¹⁸F-FLT PET and ¹⁸F-FDG PET images of SW480 and SW620 tumors. (A) ¹⁸F-FLT PET image shows that uptake of ¹⁸F-FLT in SW480 tumors (left) was markedly stronger than that in SW620 tumors (right) (t = 6.491, P < 0.001). (B) ¹⁸F-FDG PET image shows that uptake of ¹⁸F-FDG in SW480 tumors (left) was weaker than that in SW620 tumors (right), with no significant difference (t = 0.657, P = 0.524) (n = 3 per group).

Expression of HSP27, integrin β₃, Ki67, and VEGFR2 in SW480 (left column) and SW620 (right column) cell lines by immunocytochemistry detection (×400). HSP27 expression in cytoplasm and nucleus was significantly higher in SW480 than in SW620. Integrin β₃ expression in cytoplasm and cytomembrane was higher in SW480 than in SW620. Ki67 expression in nucleus was higher in SW620 than in SW480. VEGFR2 expression in cytoplasm and cytomembrane was higher in SW620 than in SW480.

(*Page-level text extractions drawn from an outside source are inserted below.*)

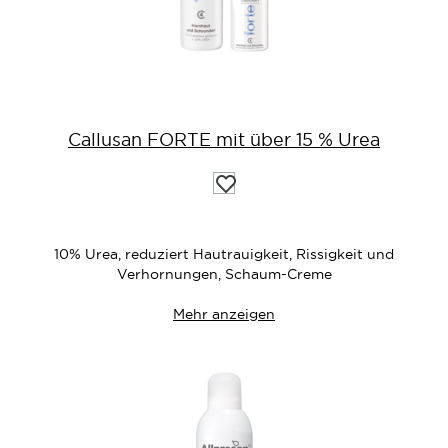
Callusan FORTE mit über 15 % Urea
Auf
die
Wunschliste
10% Urea, reduziert Hautrauigkeit, Rissigkeit und
Verhornungen, Schaum-Creme
Mehr anzeigen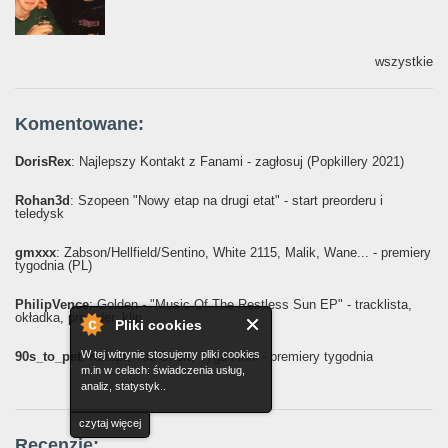
wszystkie
Komentowane:
DorisRex
: Najlepszy Kontakt z Fanami - zagłosuj (Popkillery 2021)
Rohan3d
: Szopeen "Nowy etap na drugi etat" - start preorderu i
teledysk
gmxxx
: Żabson/Hellfield/Sentino, White 2115, Malik, Wane... - premiery
tygodnia (PL)
PhilipVence
: Golden - "Music Of The Restless Sun EP" - tracklista,
okładka, preorder, klip
Pliki cookies
W tej witrynie stosujemy pliki cookies
90s_to_pet
: Kurupt, Too Short, Tyga i inni - premiery tygodnia
m.in w celach: świadczenia usług,
analiz, statystyk..
czytaj więcej
Recenzje:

Western blot analysis of HSP27, integrin β₃, Ki67, VEGFR2, and actin expression. Expression of HSP27 and integrin β₃ was greater in SW480 tumors than in SW620 tumors. Expression of Ki67 and VEGFR2 was less in SW480 tumors than in SW620 tumors. Actin antibody is loading control.

(A) Linear regression analysis shows significant correlation between metastatic activity and uptake of ¹⁸F-FLT PET in CRC (r = 0.763, P = 0.005). (B) No significant correlation is seen between metastatic activity and uptake of ¹⁸F-FDG PET in CRC (r = −0.111, P = 0.388).

Linear regression analysis shows significant correlation between HSP27 expression and T/NT for ¹⁸F-FLT PET in CRC (r = 0.924, P = 0.004) (A) and between integrin β₃ expression and T/NT for ¹⁸F-FLT PET in CRC (r = 0.813, P = 0.025) (B).